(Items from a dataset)
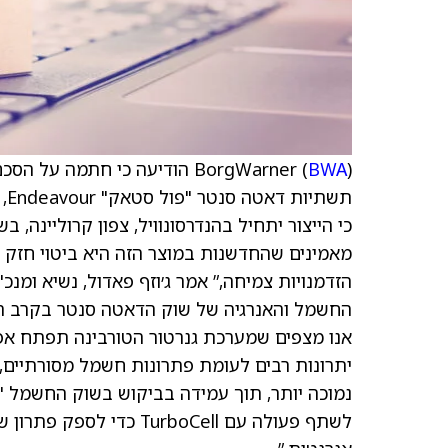
BorgWarner (
BWA
תש
החשמל והאנרגיה של שוק הדאטה סנטר בקרב הייפר
אנו מצפים שמערכת גנרטור הטורבינה תפתח אפי
יתרונות רבים לעומת פתרונות חשמל מסורתיים,
נמוכה יותר, תוך עמידה בביקוש בשוק החשמל "מא
לשתף פעולה עם TurboCell 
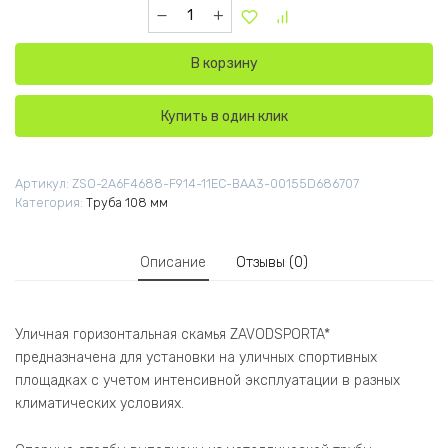
Количество товара W319 Воркаут Скамья Z
В корзину
Купить в один клик
Артикул:
ZSO-2A6F4688-F914-11EC-BAA3-00155D686707
Категория:
Труба 108 мм
Описание
Отзывы (0)
Уличная горизонтальная скамья ZAVODSPORTA*
предназначена для установки на уличных спортивных
площадках с учетом интенсивной эксплуатации в разных
климатических условиях.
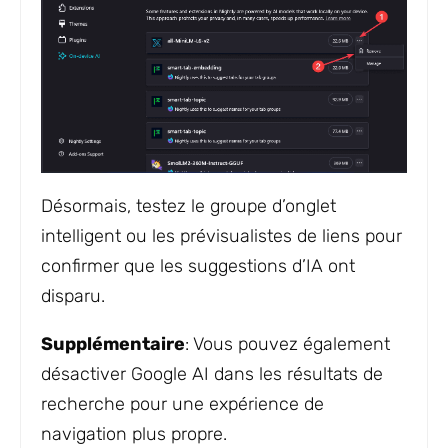
Désormais, testez le groupe d’onglet
intelligent ou les prévisualistes de liens pour
confirmer que les suggestions d’IA ont
disparu.
Supplémentaire
: Vous pouvez également
désactiver Google AI dans les résultats de
recherche pour une expérience de
navigation plus propre.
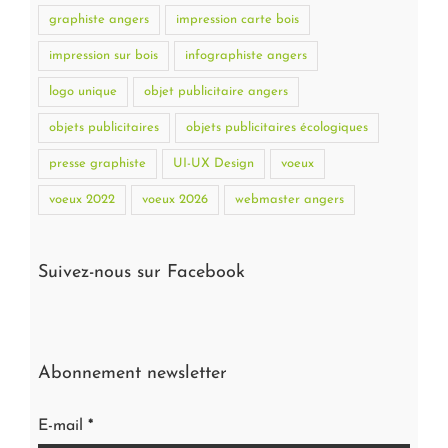
graphiste angers
impression carte bois
impression sur bois
infographiste angers
logo unique
objet publicitaire angers
objets publicitaires
objets publicitaires écologiques
presse graphiste
UI-UX Design
voeux
voeux 2022
voeux 2026
webmaster angers
Suivez-nous sur Facebook
Abonnement newsletter
E-mail
*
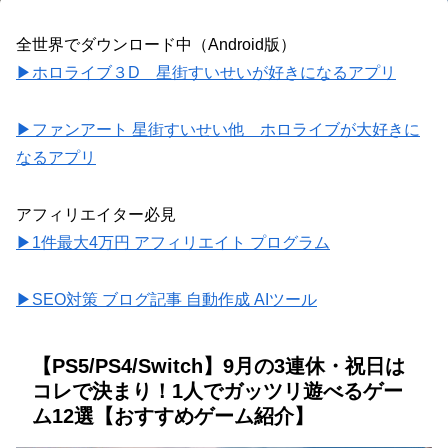
全世界でダウンロード中（Android版）
▶ホロライブ３D 星街すいせいが好きになるアプリ
▶ファンアート 星街すいせい他 ホロライブが大好きに
なるアプリ
アフィリエイター必見
▶1件最大4万円 アフィリエイト プログラム
▶SEO対策 ブログ記事 自動作成 AIツール
【PS5/PS4/Switch】9月の3連休・祝日は
コレで決まり！1人でガッツリ遊べるゲー
ム12選【おすすめゲーム紹介】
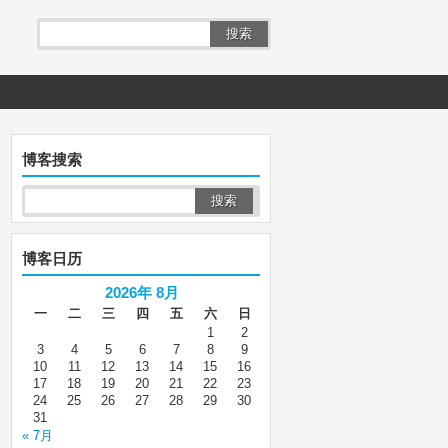
搜索
博客搜索
博客日历
2026年 8月
一
二
三
四
五
六
日
1
2
3
4
5
6
7
8
9
10
11
12
13
14
15
16
17
18
19
20
21
22
23
24
25
26
27
28
29
30
31
« 7月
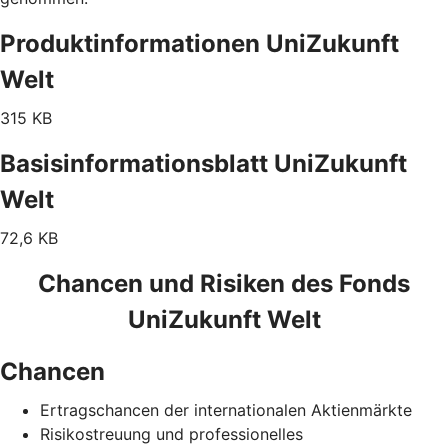
Produktinformationen UniZukunft
Welt
315 KB
Basisinformationsblatt UniZukunft
Welt
72,6 KB
Chancen und Risiken des Fonds
UniZukunft Welt
Chancen
Ertragschancen der internationalen Aktienmärkte
Risikostreuung und professionelles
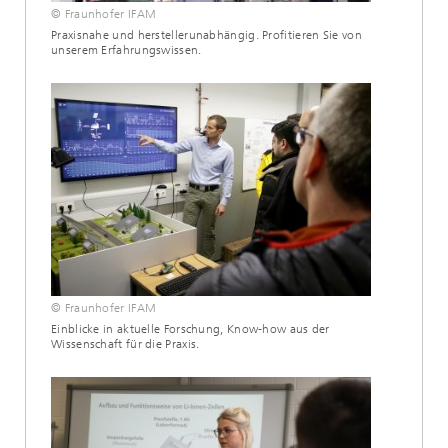
© Fraunhofer IFAM
Praxisnahe und herstellerunabhängig. Profitieren Sie von
unserem Erfahrungswissen.
© Fraunhofer IFAM
Einblicke in aktuelle Forschung, Know-how aus der
Wissenschaft für die Praxis.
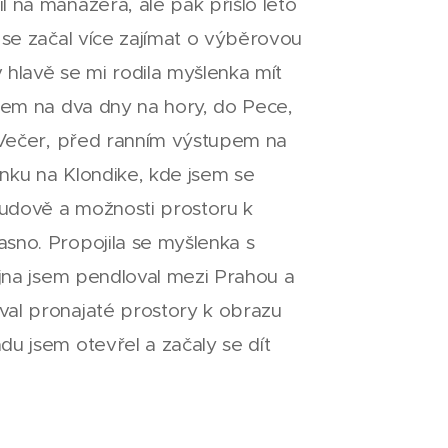
l na manažera, ale pak přišlo léto
m se začal více zajímat o výběrovou
 hlavě se mi rodila myšlenka mít
jsem na dva dny na hory, do Pece,
u. Večer, před ranním výstupem na
inku na Klondike, kde jsem se
budově a možnosti prostoru k
asno. Propojila se myšlenka s
října jsem pendloval mezi Prahou a
val pronajaté prostory k obrazu
du jsem otevřel a začaly se dít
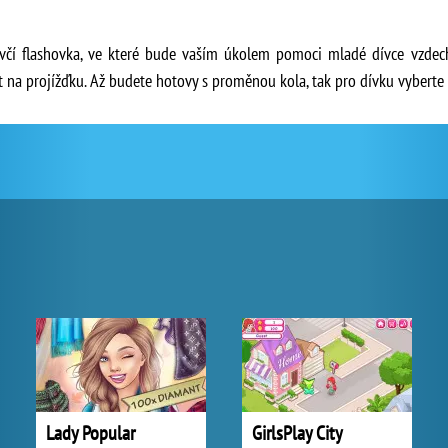
ívčí flashovka, ve které bude vaším úkolem pomoci mladé dívce vzde
t na projížďku. Až budete hotovy s proměnou kola, tak pro dívku vyberte
Lady Popular
GirlsPlay City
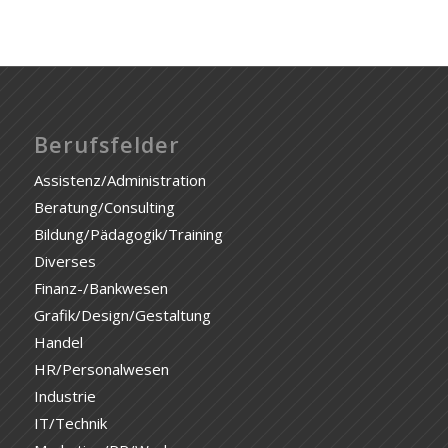
Berufsfelder
Assistenz/Administration
Beratung/Consulting
Bildung/Pädagogik/Training
Diverses
Finanz-/Bankwesen
Grafik/Design/Gestaltung
Handel
HR/Personalwesen
Industrie
IT/Technik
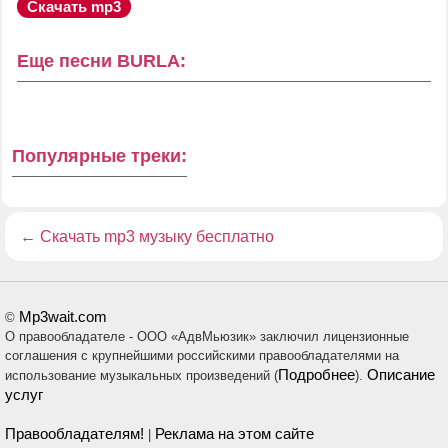
Скачать mp3
Еще песни BURLA:
Популярные треки:
←
Скачать mp3 музыку бесплатно
Mp3wait.com
©
О правообладателе - ООО «АдвМьюзик» заключил лицензионные
соглашения с крупнейшими российскими правообладателями на
Подробнее
Описание
использование музыкальных произведений (
).
услуг
Правообладателям!
Реклама на этом сайте
|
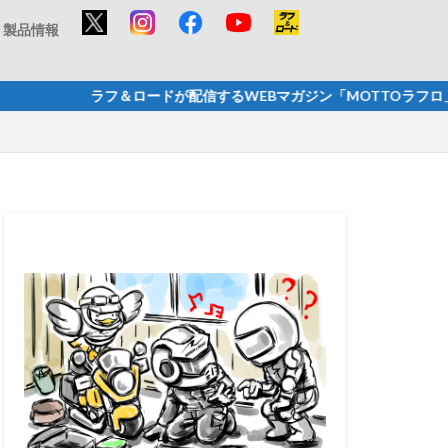
製品情報
が配信するWEBマガジン「MOTTOラフロ」 商品レビュー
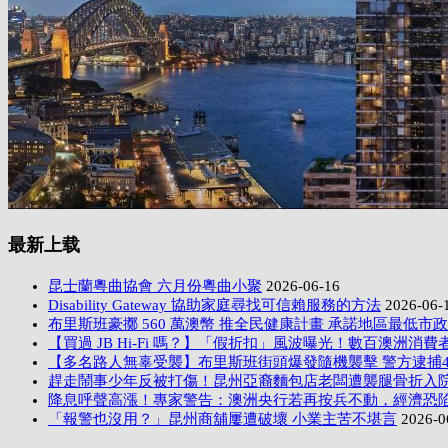
最新上载
昆士蘭粵曲協會 六月份粵曲小聚
2026-06-16
Disability Gateway 協助家庭尋找可信賴服務的方法
2026-06-
布里斯班豪擲 560 萬澳幣 推全民健康計畫 承諾地區最低市
【買過 JB Hi-Fi 嗎？】「假折扣」風波曝光！數百澳洲消費者
【多名路人無辜受襲】布里斯班街頭爆發隨機襲擊 警方逮捕
趕走鬧事少年反被打傷！昆州亞裔麵包店老闆遭襲腿骨折入
降息呼聲高漲！專家警告：澳洲央行若再按兵不動，經濟恐
「報警也沒用？」昆州商舖屢遭破壞 小業主苦不堪言
2026-0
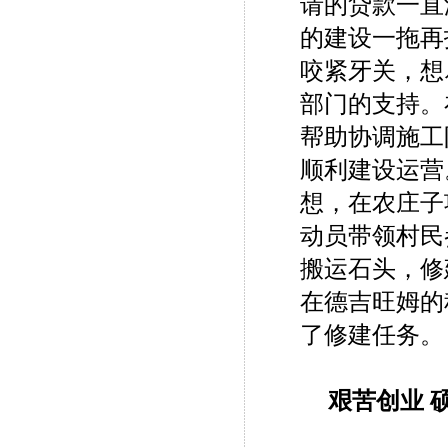
请的贷款一直
的建设一拖再
咬紧牙关，想
部门的支持。
帮助协调施工
顺利建设运营
想，在农庄子
动员带领村民
搬运石头，修
在德吉旺姆的
了修建任务。
艰苦创业 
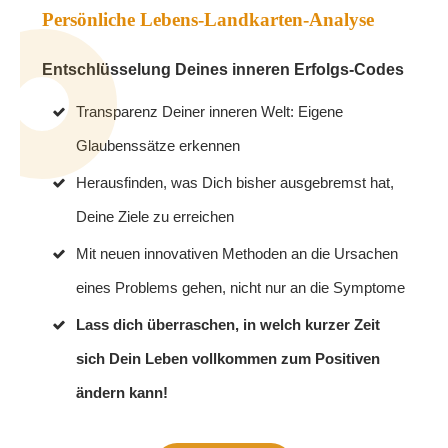
Persönliche Lebens-Landkarten-Analyse
Entschlüsselung Deines inneren Erfolgs-Codes
Transparenz Deiner inneren Welt: Eigene
Glaubenssätze erkennen
Herausfinden, was Dich bisher ausgebremst hat,
Deine Ziele zu erreichen
Mit neuen innovativen Methoden an die Ursachen
eines Problems gehen, nicht nur an die Symptome
Lass dich überraschen, in welch kurzer Zeit
sich Dein Leben vollkommen zum Positiven
ändern kann!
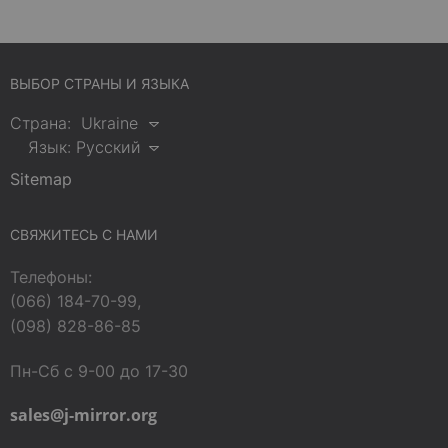
ВЫБОР СТРАНЫ И ЯЗЫКА
Страна:
Ukraine
Язык:
Русский
Sitemap
СВЯЖИТЕСЬ С НАМИ
Телефоны:
(066) 184-70-99,
(098) 828-86-85
Пн-Сб с 9-00 до 17-30
sales@j-mirror.org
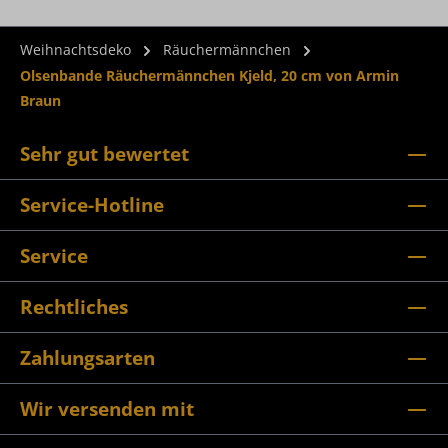
Weihnachtsdeko
Räuchermännchen
Olsenbande Räuchermännchen Kjeld, 20 cm von Armin
Braun
Sehr gut bewertet
Service-Hotline
Service
Rechtliches
Zahlungsarten
Wir versenden mit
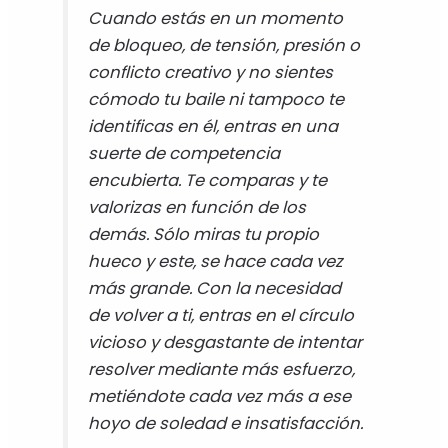
C
uando estás en un momento
de bloqueo, de tensión, presión o
conflicto creativo y no sientes
cómodo tu baile ni tampoco te
identificas en él, entras en una
suerte de competencia
encubierta. Te comparas y te
valorizas en función de los
demás. Sólo miras tu propio
hueco y este, se hace cada vez
más grande. Con la necesidad
de volver a ti, entras en el círculo
vicioso y desgastante de intentar
resolver mediante más esfuerzo,
metiéndote cada vez más a ese
hoyo de soledad e insatisfacción.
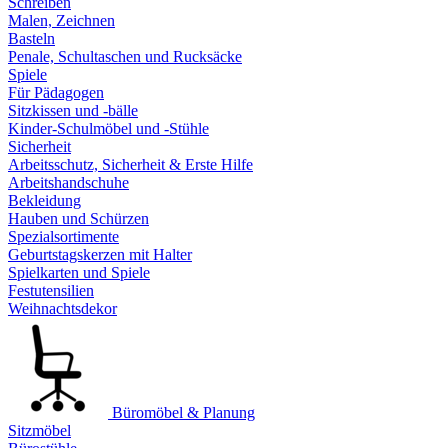
Schreiben
Malen, Zeichnen
Basteln
Penale, Schultaschen und Rucksäcke
Spiele
Für Pädagogen
Sitzkissen und -bälle
Kinder-Schulmöbel und -Stühle
Sicherheit
Arbeitsschutz, Sicherheit & Erste Hilfe
Arbeitshandschuhe
Bekleidung
Hauben und Schürzen
Spezialsortimente
Geburtstagskerzen mit Halter
Spielkarten und Spiele
Festutensilien
Weihnachtsdekor
Büromöbel & Planung
Sitzmöbel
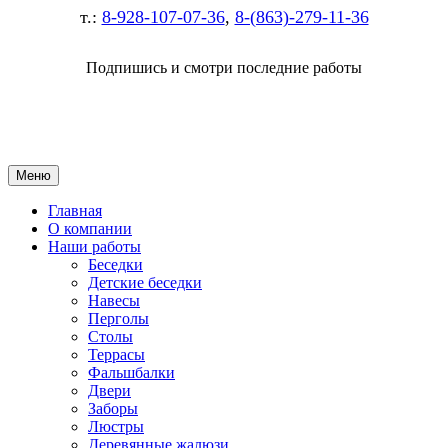
т.:
8-928-107-07-36
,
8-(863)-279-11-36
Подпишись и смотри последние работы
Меню
Главная
О компании
Наши работы
Беседки
Детские беседки
Навесы
Перголы
Столы
Террасы
Фальшбалки
Двери
Заборы
Люстры
Деревянные жалюзи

■ **About this task**: Retype all the data exactly. Omit pictures.

■ **Result of the exercise**:
BorgWarner (
BWA
תש
החשמל והאנרגיה של שוק הדאטה סנטר בקרב הייפר
אנו מצפים שמערכת גנרטור הטורבינה תפתח אפי
יתרונות רבים לעומת פתרונות חשמל מסורתיים,
נמוכה יותר, תוך עמידה בביקוש בשוק החשמל "מא
לשתף פעולה עם TurboCell 
Количество товара W319 Воркаут Скамья Z
В корзину
Купить в один клик
Артикул:
ZSO-2A6F4688-F914-11EC-BAA3-00155D686707
Категория:
Труба 108 мм
Описание
Отзывы (0)
Уличная горизонтальная скамья ZAVODSPORTA*
предназначена для установки на уличных спортивных
площадках с учетом интенсивной эксплуатации в разных
климатических условиях.
Désormais, testez le groupe d’onglet
intelligent ou les prévisualistes de liens pour
confirmer que les suggestions d’IA ont
disparu.
Supplémentaire
: Vous pouvez également
désactiver Google AI dans les résultats de
recherche pour une expérience de
navigation plus propre.
graphiste angers
impression carte bois
impression sur bois
infographiste angers
logo unique
objet publicitaire angers
objets publicitaires
objets publicitaires écologiques
presse graphiste
UI-UX Design
voeux
voeux 2022
voeux 2026
webmaster angers
Suivez-nous sur Facebook
Abonnement newsletter
E-mail
*
全世界でダウンロード中（Android版）
▶ホロライブ３D 星街すいせいが好きになるアプリ
▶ファンアート 星街すいせい他 ホロライブが大好きに
なるアプリ
アフィリエイター必見
▶1件最大4万円 アフィリエイト プログラム
▶SEO対策 ブログ記事 自動作成 AIツール
【PS5/PS4/Switch】9月の3連休・祝日は
コレで決まり！1人でガッツリ遊べるゲー
ム12選【おすすめゲーム紹介】
搜索
博客搜索
博客日历
2026年 8月
一
二
三
四
五
六
日
1
2
3
4
5
6
7
8
9
10
11
12
13
14
15
16
17
18
19
20
21
22
23
24
25
26
27
28
29
30
31
« 7月
Produktinformationen UniZukunft
Welt
315 KB
Basisinformationsblatt UniZukunft
Welt
72,6 KB
Chancen und Risiken des Fonds
UniZukunft Welt
Chancen
Ertragschancen der internationalen Aktienmärkte
Risikostreuung und professionelles
© Fraunhofer IFAM
Praxisnahe und herstellerunabhängig. Profitieren Sie von
unserem Erfahrungswissen.
© Fraunhofer IFAM
Einblicke in aktuelle Forschung, Know-how aus der
Wissenschaft für die Praxis.
l na manažera, ale pak přišlo léto
m se začal více zajímat o výběrovou
 hlavě se mi rodila myšlenka mít
jsem na dva dny na hory, do Pece,
u. Večer, před ranním výstupem na
inku na Klondike, kde jsem se
budově a možnosti prostoru k
asno. Propojila se myšlenka s
října jsem pendloval mezi Prahou a
val pronajaté prostory k obrazu
du jsem otevřel a začaly se dít
ívčí flashovka, ve které bude vaším úkolem pomoci mladé dívce vzde
t na projížďku. Až budete hotovy s proměnou kola, tak pro dívku vyberte
Lady Popular
GirlsPlay City
Berufsfelder
Assistenz/Administration
Beratung/Consulting
Bildung/Pädagogik/Training
Diverses
Finanz-/Bankwesen
Grafik/Design/Gestaltung
Handel
HR/Personalwesen
Industrie
IT/Technik
Скачать mp3
Еще песни BURLA:
Популярные треки:
←
Скачать mp3 музыку бесплатно
Mp3wait.com
©
О правообладателе - ООО «АдвМьюзик» заключил лицензионные
соглашения с крупнейшими российскими правообладателями на
Подробнее
Описание
использование музыкальных произведений (
).
услуг
Правообладателям!
Реклама на этом сайте
|
製品情報
が配信するWEBマガジン「MOTTOラフロ」 商品レビュー
最新上载
昆士蘭粵曲協會 六月份粵曲小聚
2026-06-16
Disability Gateway 協助家庭尋找可信賴服務的方法
2026-06-
布里斯班豪擲 560 萬澳幣 推全民健康計畫 承諾地區最低市
【買過 JB Hi-Fi 嗎？】「假折扣」風波曝光！數百澳洲消費者
【多名路人無辜受襲】布里斯班街頭爆發隨機襲擊 警方逮捕
趕走鬧事少年反被打傷！昆州亞裔麵包店老闆遭襲腿骨折入
降息呼聲高漲！專家警告：澳洲央行若再按兵不動，經濟恐
「報警也沒用？」昆州商舖屢遭破壞 小業主苦不堪言
2026-0
请的贷款一直
的建设一拖再
咬紧牙关，想
部门的支持。
帮助协调施工
顺利建设运营
想，在农庄子
动员带领村民
搬运石头，修
在德吉旺姆的
了修建任务。
艰苦创业 
Persönliche Lebens-Landkarten-Analyse
Entschlüsselung Deines inneren Erfolgs-Codes
Transparenz Deiner inneren Welt: Eigene
Glaubenssätze erkennen
Herausfinden, was Dich bisher ausgebremst hat,
Deine Ziele zu erreichen
Mit neuen innovativen Methoden an die Ursachen
eines Problems gehen, nicht nur an die Symptome
Lass dich überraschen, in welch kurzer Zeit
sich Dein Leben vollkommen zum Positiven
ändern kann!
ВЫБОР СТРАНЫ И ЯЗЫКА
Страна:
Ukraine
Язык:
Русский
Sitemap
СВЯЖИТЕСЬ С НАМИ
Телефоны:
(066) 184-70-99,
(098) 828-86-85
Пн-Сб с 9-00 до 17-30
sales@j-mirror.org
Weihnachtsdeko
Räuchermännchen
Olsenbande Räuchermännchen Kjeld, 20 cm von Armin
Braun
Sehr gut bewertet
Service-Hotline
Service
Rechtliches
Zahlungsarten
Wir versenden mit
C
uando estás en un momento
de bloqueo, de tensión, presión o
conflicto creativo y no sientes
cómodo tu baile ni tampoco te
identificas en él, entras en una
suerte de competencia
encubierta. Te comparas y te
valorizas en función de los
demás. Sólo miras tu propio
hueco y este, se hace cada vez
más grande. Con la necesidad
de volver a ti, entras en el círculo
vicioso y desgastante de intentar
resolver mediante más esfuerzo,
metiéndote cada vez más a ese
hoyo de soledad e insatisfacción.
Schreiben
Malen, Zeichnen
Basteln
Penale, Schultaschen und Rucksäcke
Spiele
Für Pädagogen
Sitzkissen und -bälle
Kinder-Schulmöbel und -Stühle
Sicherheit
Arbeitsschutz, Sicherheit & Erste Hilfe
Arbeitshandschuhe
Bekleidung
Hauben und Schürzen
Spezialsortimente
Geburtstagskerzen mit Halter
Spielkarten und Spiele
Festutensilien
Weihnachtsdekor
Büromöbel & Planung
Sitzmöbel
т.:
8-928-107-07-36
,
8-(863)-279-11-36
Подпишись и смотри последние работы
Меню
Главная
О компании
Наши работы
Беседки
Детские беседки
Навесы
Перголы
Столы
Террасы
Фальшбалки
Двери
Заборы
Люстры
Деревянные жалюзи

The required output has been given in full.